It’s Time for a New Broker
Every so often, a story so perfectly illustrates what can go wrong when
you trust someone with your money that it serves as a kind of user’s
manual for any investor who comes along afterward.
And so it is with the tale of Philip David Horn, the Wells Fargo
broker who recently pleaded guilty to trading in clients’ accounts,
canceling the trades and helping himself to the profits. He may very
well end up in jail, just as soon as the federal judge can figure out
how much money is at stake and how to make those clients whole.
All the juicy stuff is here, as my colleagues Jessica Silver-Greenberg and Susanne Craig laid out in a front-page article
last month. There are the country club solicitations (and
confrontations), the brokerage firm that finally figured out what was
going on after more than two years and the chastened Mr. Horn putting
800 hours into volunteer work and begging the judge to keep him out of
prison.
But on the other side of those trades were sophisticated clients,
including a lawyer and retired pharmaceutical and aerospace executives.
They didn’t notice what was going on, something that Wells Fargo’s
lawyer pointed out four times in just a few minutes at a hearing last
month in Los Angeles.
So should Mr. Horn’s clients have seen this coming? Perhaps not. But
could they have? In hindsight, there were four signs that things weren’t
quite right.
BROKER BRAGGING Mr. Horn reportedly bragged on the
Braemar Country Club golf course in Tarzana, Calif., about his trades
and then pulled paper records out of the trunk of his car in the country
club parking lot to back up his boasts.
This is objectively odd behavior. Pitches should take place in an office
or at a meeting spot of a potential client’s choosing, over a sober
deck of PowerPoint slides perhaps.
And if financial advisers
are going to toot their own horns about the good they’ve done for
others, you should be hearing about how they persuaded clients not to
sell all of their stocks in the first quarter of 2009 when stocks were
at their nadir, even though they desperately wanted to. Or you should be
hearing that the adviser regularly informs clients of perfectly legal
tax-saving maneuvers that they never even knew about. And you should be
looking for an emotionally intelligent counselor who can negotiate a
truce between you and your spouse over spending disputes.
If brokers want to brag about past performance, however, ask them this:
Can you show me audited, long-term results across every part of all of
your clients’ portfolios? And can you guarantee that your good calls
were related to skill and not luck?
BROKER TRADING The couple who suffered the most losses
had multiple accounts with Mr. Horn, and their monthly statements, in
aggregate, often ran more than 300 pages. Mr. Horn hid his in-and-out
trading among all that verbiage.
Like it or not, if you’re putting your money in somebody else’s hands,
you have the responsibility to read every line of your statements every
month. People like Mr. Horn, who was a friend to many of his clients
until he wasn’t, count on the fact that you won’t.
“I think the victims were picked because they weren’t paying attention
to their accounts, because each and every trade was documented,” said Stephen Young, Wells Fargo’s outside counsel in this case, according to a court transcript of a sentencing hearing in January.
Then if there is a lot of trading going on, you have the right to ask why. In a 1999 paper
in the American Economic Review titled “Do Investors Trade Too Much?”
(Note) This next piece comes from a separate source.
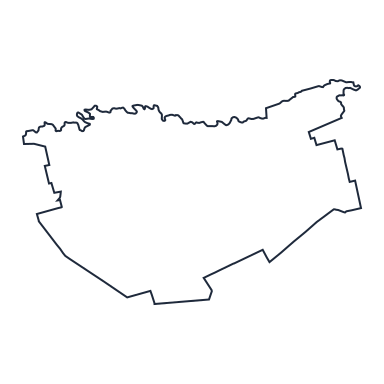 Sanmihaiu Roman, Timis, Romania
{"feature_id": "2599482B8747692698997", "entity_name": "Sanmihaiu Roman", "entity_type": "district", "adm_level": 2, "iso_a3": "ROU", "parent_name": "Romania", "parent_adm1": "Timis", "projection": "robinson", "projection_center": [21.074, 45.699], "detail": "fine", "context": "isolated", "style": "outline", "palette": "slate", "viewbox_px": 384, "rotation_deg": 0, "n_neighbors": 0, "source": "geoboundaries", "source_scale": "gbopen_adm2", "svg_char_len": 5859}
<svg xmlns="http://www.w3.org/2000/svg" viewBox="0 0 384 384"><path d="M269.5,262.1L281.1,252.6L286.7,247.7L293.7,241.6L305.6,231.8L316.6,222.1L333.8,209.3L334.7,209.3L336.0,209.7L338.2,210.0L343.3,212.0L345.0,212.5L346.4,211.3L351.6,210.3L361.0,208.1L355.1,180.6L349.7,181.9L348.8,178.5L347.9,173.8L345.1,161.9L344.5,158.1L343.6,154.7L343.4,153.6L342.4,148.8L342.1,148.6L341.1,148.6L337.4,149.4L334.7,140.3L316.5,145.1L314.3,137.8L310.9,138.8L308.8,132.0L341.7,117.9L341.0,116.5L340.9,115.8L341.1,115.3L341.6,114.4L344.2,111.0L344.3,110.6L344.0,109.5L343.8,107.4L342.9,106.1L342.6,106.0L341.3,104.3L341.1,103.9L341.1,102.8L340.9,102.3L340.3,101.8L339.2,101.5L338.2,100.9L336.9,99.2L336.7,98.7L336.6,98.1L336.7,97.1L336.8,96.9L337.4,96.3L338.2,96.0L339.3,95.3L341.1,95.4L342.4,95.2L343.2,95.5L343.8,95.3L344.0,95.2L344.1,94.8L343.5,93.4L343.6,90.3L343.7,89.9L344.0,89.3L345.5,88.0L347.2,87.8L348.7,88.1L349.9,87.9L350.2,87.9L353.7,89.6L356.0,90.4L357.5,89.7L359.9,87.7L360.0,87.4L360.0,87.0L359.7,86.4L359.3,85.9L358.2,85.3L357.4,86.1L356.6,86.3L355.3,86.3L354.4,85.9L353.9,85.1L353.3,82.3L352.3,82.3L351.2,82.0L350.0,82.0L348.0,82.1L346.7,82.3L345.9,82.2L341.9,80.5L340.8,80.3L339.4,80.4L337.9,81.2L337.3,81.2L335.6,81.0L334.4,80.3L333.4,80.0L331.3,80.0L330.7,80.1L330.0,80.5L329.8,81.3L329.8,81.8L330.2,83.0L330.1,83.4L327.4,84.0L324.7,85.2L324.0,85.7L323.0,87.1L321.8,87.0L319.1,86.1L318.6,86.1L310.6,88.5L301.8,90.8L301.5,91.3L300.6,91.9L299.1,92.2L297.7,93.0L295.9,93.4L295.3,93.7L295.1,94.2L295.3,96.0L295.3,96.5L294.8,96.8L292.9,97.1L292.4,97.6L289.2,100.1L289.0,100.4L288.7,100.6L287.4,100.9L283.8,100.8L282.9,101.0L282.2,101.3L281.5,101.8L280.0,103.2L279.1,103.7L266.0,108.2L266.6,117.9L265.4,117.8L263.3,118.6L262.1,118.6L260.3,118.1L259.1,117.5L258.5,117.3L257.3,117.6L253.5,118.9L251.5,119.0L248.7,118.3L248.1,118.4L247.7,118.8L247.2,119.3L246.6,120.3L246.1,120.8L243.7,121.6L242.9,122.4L242.1,122.6L240.6,122.2L239.2,121.6L238.7,121.2L238.3,120.7L238.1,119.6L237.3,118.6L236.1,117.6L234.5,117.0L233.1,117.2L231.7,118.2L231.4,118.9L231.3,119.9L229.7,123.0L228.8,124.0L227.9,124.7L226.4,125.2L225.9,125.1L224.5,124.1L221.8,121.9L218.0,121.1L217.3,121.1L217.0,121.4L217.0,121.5L217.3,122.4L217.5,123.3L217.5,123.7L217.2,124.7L215.9,125.9L214.4,126.3L212.1,126.1L207.7,126.1L206.9,125.7L204.3,122.9L203.8,122.1L203.2,121.8L200.9,122.3L199.4,122.9L197.8,122.8L196.3,122.4L195.7,122.8L195.1,123.6L194.2,124.0L194.0,123.9L192.2,122.3L190.6,121.8L187.4,123.6L185.8,123.6L183.8,123.3L183.6,123.2L183.3,122.7L182.9,121.4L182.1,119.3L181.0,118.4L180.4,117.5L179.5,116.7L178.8,115.8L178.1,115.3L177.3,115.1L175.8,115.1L175.6,115.5L175.0,115.7L172.3,114.8L170.8,114.8L169.6,115.0L168.8,115.4L166.3,116.0L165.2,116.7L164.9,117.1L164.6,117.9L165.2,119.6L165.2,120.3L164.8,120.7L164.1,120.9L163.1,120.7L162.8,120.5L161.8,119.0L161.8,118.0L161.9,116.4L161.9,114.8L161.3,113.5L159.9,112.3L158.9,110.7L158.7,110.2L158.4,108.9L158.4,108.1L158.0,107.0L157.3,106.2L157.2,105.9L154.7,105.3L154.2,105.2L153.9,105.4L153.7,105.8L153.6,106.4L153.6,108.0L153.5,108.3L153.0,108.7L152.0,109.1L150.9,108.8L149.3,107.9L147.6,106.7L146.0,106.2L145.4,106.2L145.3,106.3L145.0,106.9L144.9,108.7L144.4,109.2L143.9,108.9L143.7,108.7L142.9,106.9L142.4,106.2L141.8,105.7L141.4,105.6L138.6,105.0L137.2,104.9L133.5,105.6L132.7,105.9L132.5,106.1L132.6,106.6L133.5,107.8L136.3,110.7L136.8,111.5L136.8,112.0L136.3,112.9L135.6,113.5L134.9,113.7L133.7,113.6L132.2,113.2L130.6,113.2L128.7,112.8L127.9,112.8L127.0,112.2L126.0,111.1L125.3,110.3L124.5,108.9L123.3,107.7L123.0,107.6L122.0,107.8L120.5,108.4L119.4,108.1L117.1,108.6L116.1,108.7L115.2,108.5L114.1,108.2L112.6,108.5L112.4,108.6L111.6,109.6L110.6,110.7L110.6,111.6L110.4,112.2L110.1,112.4L109.4,112.6L108.9,112.5L106.7,111.7L105.8,111.6L102.6,111.9L100.0,111.1L98.7,110.1L96.9,109.2L96.8,108.8L97.1,107.6L97.2,106.7L96.8,106.2L96.2,105.8L95.1,105.7L94.6,105.8L93.8,106.9L92.9,107.8L92.3,108.5L91.5,109.3L91.2,109.4L89.2,109.8L88.1,109.8L85.7,109.5L84.6,109.7L84.5,109.9L84.6,110.5L85.1,111.1L88.1,112.4L89.9,113.7L90.0,114.2L89.9,115.0L89.9,116.0L90.0,116.5L90.1,116.8L90.9,117.0L92.7,116.9L93.3,117.0L93.8,117.8L93.8,118.3L93.6,118.8L93.3,118.9L92.2,119.0L88.9,118.5L85.5,119.0L84.7,118.8L84.3,118.5L83.1,116.8L81.9,114.7L78.4,112.5L77.6,112.6L77.2,113.2L77.0,113.8L76.9,115.0L77.2,115.9L77.5,116.3L78.9,117.3L80.9,118.3L82.2,119.2L83.0,120.0L83.7,120.9L85.0,122.1L87.5,123.2L89.7,123.8L89.9,124.1L89.8,124.7L89.6,124.9L86.0,126.7L85.0,127.4L84.5,128.3L83.9,130.3L83.3,131.0L82.7,131.1L82.0,131.1L80.8,130.3L79.8,130.0L79.5,129.5L78.3,125.0L77.4,123.2L77.0,122.9L76.7,122.7L75.9,122.6L73.8,122.6L73.4,122.4L70.8,122.9L68.5,122.9L67.3,122.6L65.9,122.0L65.2,122.1L64.6,122.9L64.6,124.7L64.4,125.4L64.1,125.8L62.1,127.0L61.5,127.6L61.1,128.6L61.0,129.0L61.1,129.9L60.9,130.4L59.8,131.0L58.1,130.8L56.3,131.2L55.8,130.9L55.6,130.6L55.6,130.2L55.7,129.4L55.7,128.8L55.6,128.5L53.0,125.0L52.7,124.7L51.7,124.2L51.0,124.1L47.8,123.9L46.9,123.4L45.9,122.6L45.0,122.2L44.8,122.2L44.6,122.4L44.6,123.3L44.7,124.7L44.6,125.3L44.3,125.7L43.9,126.0L42.9,126.3L42.5,126.5L40.8,126.5L40.0,126.8L39.2,127.3L39.0,127.5L38.8,128.2L38.5,130.3L38.2,130.8L36.8,132.5L35.9,132.4L35.6,132.2L33.7,130.6L33.3,130.3L32.5,130.2L28.9,130.9L26.7,131.2L26.2,131.5L26.0,134.0L25.8,134.8L25.4,135.3L24.9,135.7L23.0,136.5L24.0,144.0L34.0,143.8L45.2,146.6L49.3,165.0L44.8,165.9L49.0,183.5L51.4,183.0L54.3,192.8L60.8,191.6L60.5,194.6L60.2,196.8L59.7,198.0L57.6,200.4L60.0,200.0L61.8,207.0L61.5,207.3L57.7,208.2L36.9,214.0L38.8,220.8L38.8,221.3L56.8,244.8L60.1,248.8L63.1,253.2L65.3,255.9L69.8,259.0L103.2,281.1L127.2,297.4L150.4,290.9L151.9,295.1L154.4,302.9L154.5,304.0L209.0,299.5L211.8,291.3L211.6,290.1L203.7,277.9L210.5,274.6L215.1,272.5L219.3,270.4L233.6,263.5L234.0,263.5L262.7,249.8L266.8,257.5L269.5,262.1Z" fill="none" stroke="#1e293b" stroke-width="2"/></svg>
Terrance Odean, now a professor the Haas School of Business at the
University of California, Berkeley, answered in the affirmative.
His 1999 research, which examined a group of discount brokerage
customers, found that on average the things investors buy actually
underperform the things they held in the first place. Their returns are
reduced through trading.
In a 2009 paper
that Mr. Odean wrote with three others, the group tried to figure out
exactly how much individual investors lose by trading. Using data from
Taiwanese investors, they determined that the answer was a whopping 3.8
percentage point penalty annually on overall portfolio performance. In
an e-mail this week, Mr. Odean said that he believed that these
conclusions could be extended to brokers trading actively for their
clients, though he has never studied this explicitly.